By April 8, King realized that he was in trouble. The press had already pounced on the five-cent piece remark. “I feel very sorry about this unnecessary break,” King wrote. “I can see wherein the Tories intend to misrepresent it as meaning not a cent for unemployment & not a cent to a Tory province for anything. It may afford a chance on the public platform for me to show how I
am seeking to guard expenditure, & I believe will appeal to the people when limited to unemployment, as most persons get nothing therefrom.”
These internal musings demonstrate how out of touch the Prime Minister was with the realities of the Depression. In the cities and the small towns, housewives had become accustomed to – and appalled by – the steady stream of shabby young men knocking at their back doors, asking for a handout. Everybody except those in the top echelons of society was affected by unemployment. Few (except the same top echelons) wanted the government to pinch pennies when jobless men were going hungry. The cries for a national conference on unemployment had been so strident that King in his circumlocutory way was forced to back into one.
Since the government didn’t want to be seen to reverse its policy, it called for a dominion-provincial conference on immigration at which time the unemployment situation could also be discussed. It never took place because King decided in May to call an election. It was the very worst time to go to the country, but the Prime Minister didn’t seem to realize that. The campaign would begin in June. Election Day would be July 30. Mackenzie King was certain he would win.
When he went to the polls in the summer of 1930, William Lyon Mackenzie King had been Prime Minister of Canada for the best part of nine years. He was fifty-six, at the mid-point in his career, and, although he would never admit it, as healthy as a horse. For King was a monumental hypochondriac. To read the despairing comments in his diary about his condition, one would think he was poised on the brink of a breakdown from exhaustion or nervous tension.
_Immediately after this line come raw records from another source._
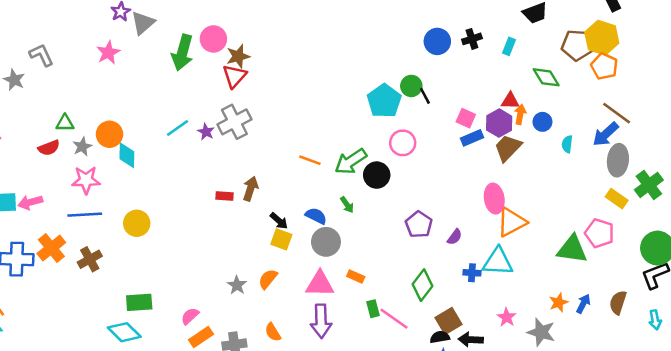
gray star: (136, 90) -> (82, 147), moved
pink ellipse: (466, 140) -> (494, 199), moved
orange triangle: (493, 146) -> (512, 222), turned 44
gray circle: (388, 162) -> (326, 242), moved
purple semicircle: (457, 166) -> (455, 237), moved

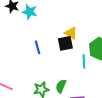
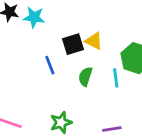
black square: (65, 43) -> (73, 44), moved
green semicircle: (61, 86) -> (85, 77), moved

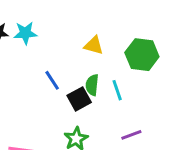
black square: (73, 44) -> (79, 99), moved
cyan line: (116, 78) -> (117, 90), moved

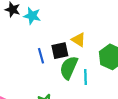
green semicircle: (92, 85) -> (69, 68), size x1.5
black square: (79, 99) -> (60, 51), moved

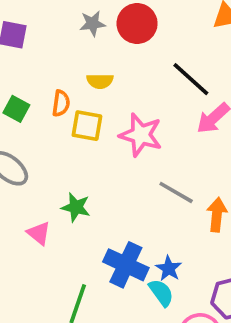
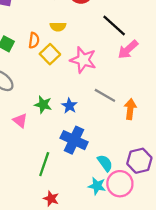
yellow square: (87, 126) -> (50, 54), turned 36
blue star: (169, 269) -> (69, 106), moved
cyan semicircle: (161, 293) -> (105, 163), moved

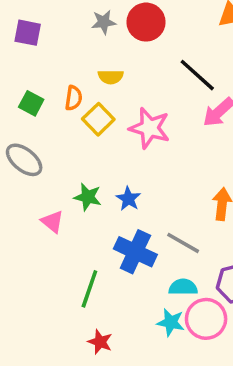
gray line: (105, 95) -> (183, 243), moved
cyan semicircle: (105, 163) -> (183, 287), turned -54

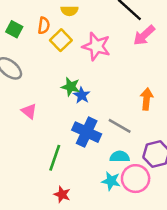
green star: (88, 197) -> (71, 87), moved

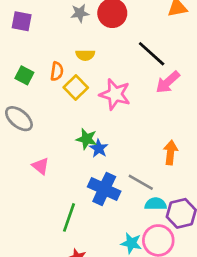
cyan semicircle: (120, 157) -> (156, 204), moved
“It must be a brain fatigue greater than I imagine” (February 1, 1927). “Too fatigued to do my work properly” (January 23, 1929). “My brain was fagged out …” (October 17, 1929). The litany of complaint is unending: “tired and strained” … “excessively weak and faint” … “fatigued and exhausted.”
King portrayed himself, to himself, as a man all but crushed by
the burden of office, with no one at his side to help shoulder the load, yet gamely prepared to sacrifice his health and well-being for the good of the Party and the nation. “It is hard not to get discouraged with the load I have to carry so largely alone,” he wrote early in 1929, adding, “I am determined to keep up if I can.”